Suspecting the machine learning might be biased toward code in those whitelisted files, they extracted strings from an online gaming program Cylance had whitelisted and appended it to malicious files. The Cylance engine tagged the files benign and moved their scores from high negative numbers to high positive ones. The score for Mimikatz went from -799 to 998. WannaCry went from -1000 to 545. The researchers liken it to donning a mask with a beak and having a facial recognition system identify you as a bird, ignoring all other characteristics that indicate you’re just a person wearing an artificial beak.

They tested the top ten malware programs cited by the Center for Internet Security, then broadened their test to include 384 additional malicious files taken from online repositories of malware. The average score before they appended the benign strings from the whitelisted gaming program was -0.92. After adding the strings, the average score was 0.63. About 84 percent of the files bypassed detection once they added the gaming strings, though some files still got tagged malicious, but with significantly changed scores than before.


They didn’t just run the files against the static Cylance program - they executed the malicious files on a virtual machine with Cylance PROTECT running on it, to see if it would catch the malicious files in action. The theory was that even if the product was tricked by the strings, the malicious action of the file would still be detected by Cylance, but it wasn’t.

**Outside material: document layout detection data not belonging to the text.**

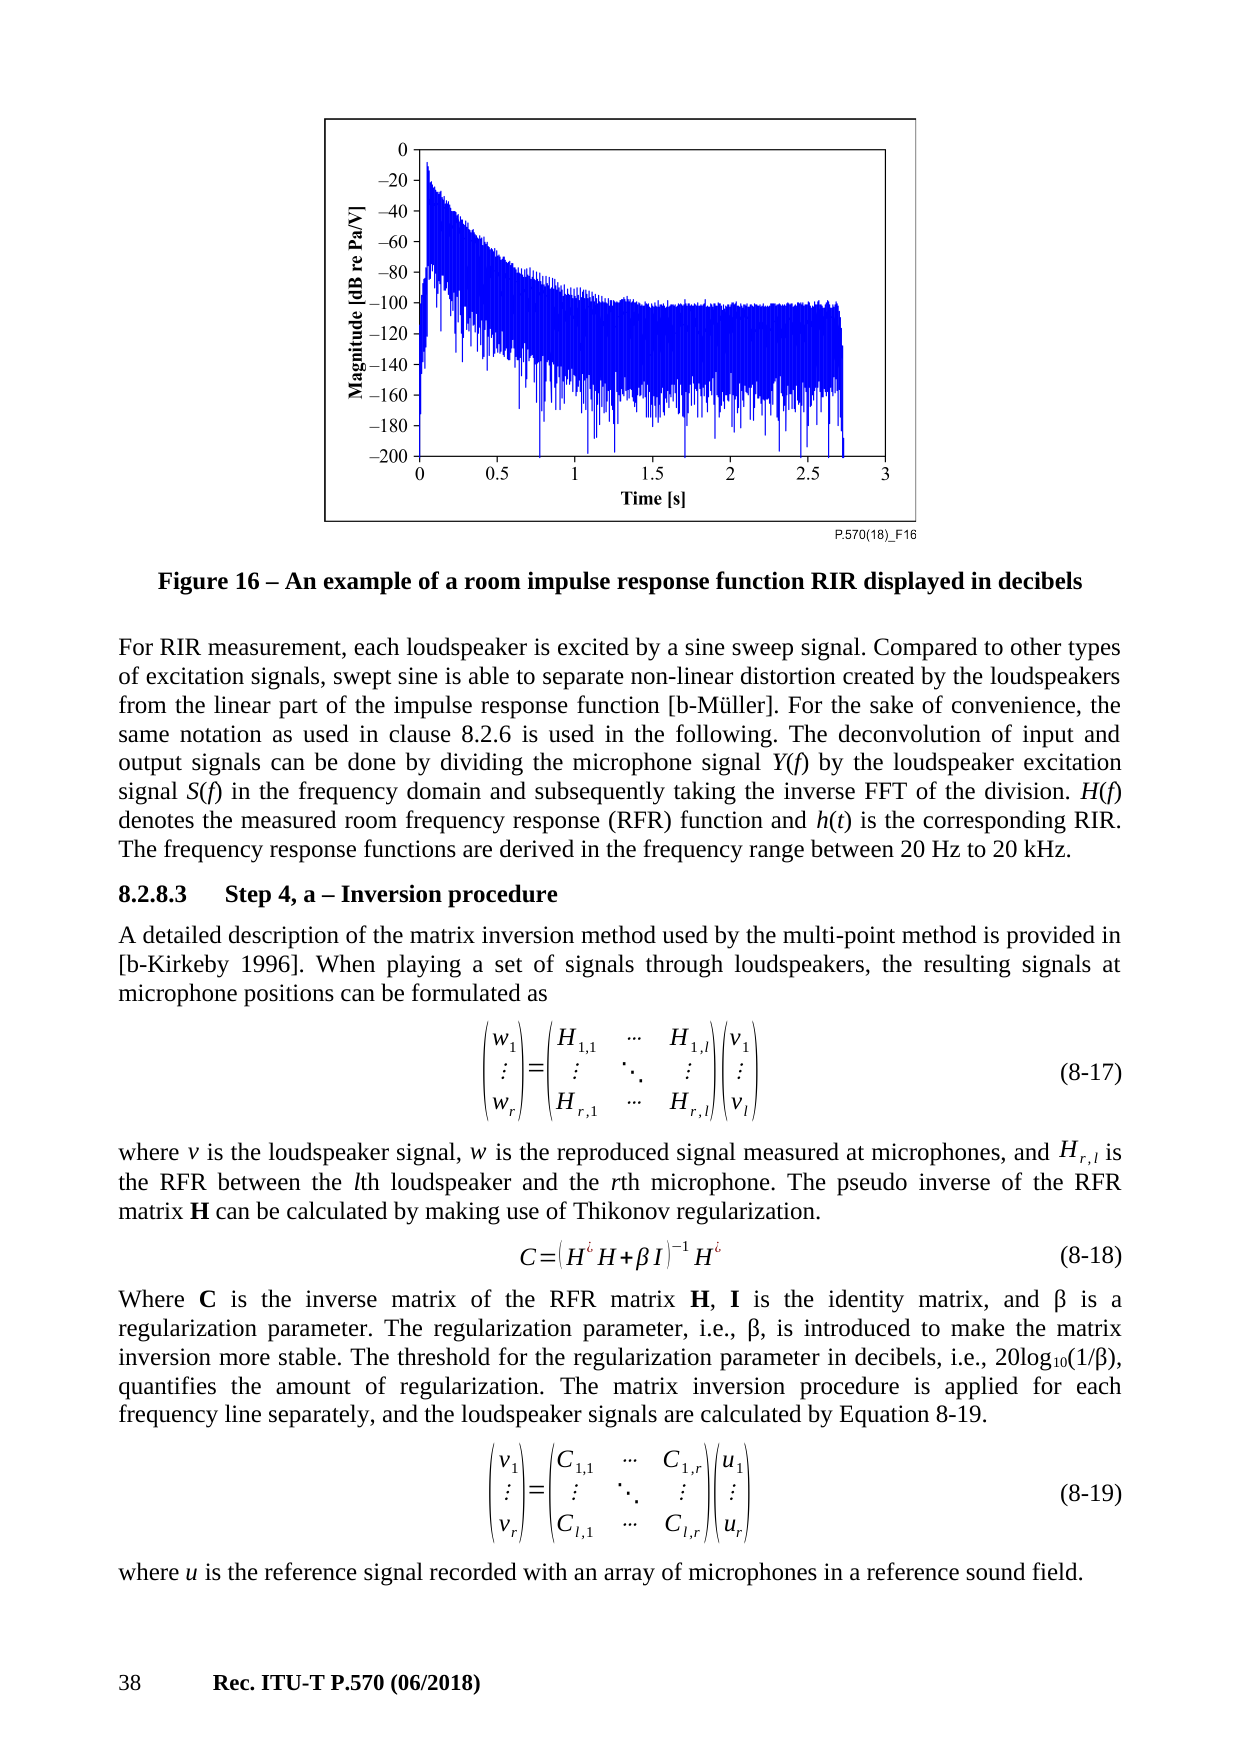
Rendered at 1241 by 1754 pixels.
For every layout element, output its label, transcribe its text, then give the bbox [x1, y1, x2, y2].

text A detailed description of the matrix inversion method used by the multi-point method is provided in [b-Kirkeby 1996]. When playing a set of signals through loudspeakers, the resulting signals at microphone positions can be formulated as [118, 920, 1122, 1007]
text where is the loudspeaker signal, is the reproduced signal measured at microphones, and is the RFR between the lth loudspeaker and the rth microphone. The pseudo inverse of the RFR matrix H can be calculated by making use of Thikonov regularization. [118, 1136, 1122, 1225]
text (8-18) [118, 1237, 1122, 1272]
subtitle 8.2.8.3 Step 4, a – Inversion procedure [118, 879, 1122, 908]
picture [324, 118, 917, 542]
text where is the reference signal recorded with an array of microphones in a reference sound field. [118, 1557, 1122, 1586]
title For RIR measurement, each loudspeaker is excited by a sine sweep signal. Compared to other types of excitation signals, swept sine is able to separate non-linear distortion created by the loudspeakers from the linear part of the impulse response function [b-Müller]. For the sake of convenience, the same notation as used in clause 8.2.6 is used in the following. The deconvolution of input and output signals can be done by dividing the microphone signal Y(f) by the loudspeaker excitation signal S(f) in the frequency domain and subsequently taking the inverse FFT of the division. H(f) denotes the measured room frequency response (RFR) function and h(t) is the corresponding RIR. The frequency response functions are derived in the frequency range between 20 Hz to 20 kHz. [118, 632, 1122, 862]
title Figure 16 – An example of a room impulse response function RIR displayed in decibels [118, 566, 1122, 595]
text (8-19) [118, 1441, 1122, 1545]
text Where C is the inverse matrix of the RFR matrix H, I is the identity matrix, and β is a regularization parameter. The regularization parameter, i.e., β, is introduced to make the matrix inversion more stable. The threshold for the regularization parameter in decibels, i.e., 20log10(1/β), quantifies the amount of regularization. The matrix inversion procedure is applied for each frequency line separately, and the loudspeaker signals are calculated by Equation 8-19. [118, 1284, 1122, 1428]
text (8-17) [118, 1019, 1122, 1123]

Ashkenazy said the use of whitelisting in an AI program is odd, but understands why Cylance did it, if its engine was creating false positives on those programs. The real problem, he said, was giving the whitelisted programs more weight in the algorithm’s scoring, causing them to override a decision the algorithm would normally reach if a file didn’t have the benign strings appended to it. He also said that not using backup signatures or heuristics to doublecheck the algorithm’s conclusion, and relying on the AI instead, caused the failures.

Permeh, who is also the architect of Cylance’s machine-learning engine, said they do use signatures and hard-coded heuristics in their product as well and don’t entirely rely on the machine-learning, but the AI does take precedence in detection.

He acknowledged to Motherboard the potential for the kind of bypass the researchers found, however.

“Generally speaking, in all of these AI scenarios, models are probabilistic. When you train one, you learn what’s good and what’s bad…. By training for what is a good file, we learn attributes of that… [and] it’s entirely possible that we overestimated the goodness of that,” he told Motherboard in a phone call. "One of the interesting parts of being basically the first to take an AI-first approach, is that we’re still learning. We invest a lot in adverse research, but this is still an evolution.”


Contrary to what Ashkenazy said, Permeh doesn’t think it will take long to retrain the algorithm to fix the issue once he knows the details of the global bypass. Ashkenazy didn’t contact Cylance before contacting Motherboard to disclose the issue.

But Ashkenazy thinks the issue will take more time to fix than Permeh believes.

“The bias towards games and those features is there for a reason,” Ashkenazy said. “They were getting false positives for games, so retraining without sacrificing accuracy or false positive rate can’t be that simple.”

In the end, Ashkenzy doesn’t think Cylance is at fault for using machine learning, just for hyping it and relying on it so heavily for detection.

“I actually think they did a decent job applying current AI technology to security,” he told Motherboard. “It just has inherent flaws, like the possibility of having an exploitable bias which becomes a global bypass with a costly fix.”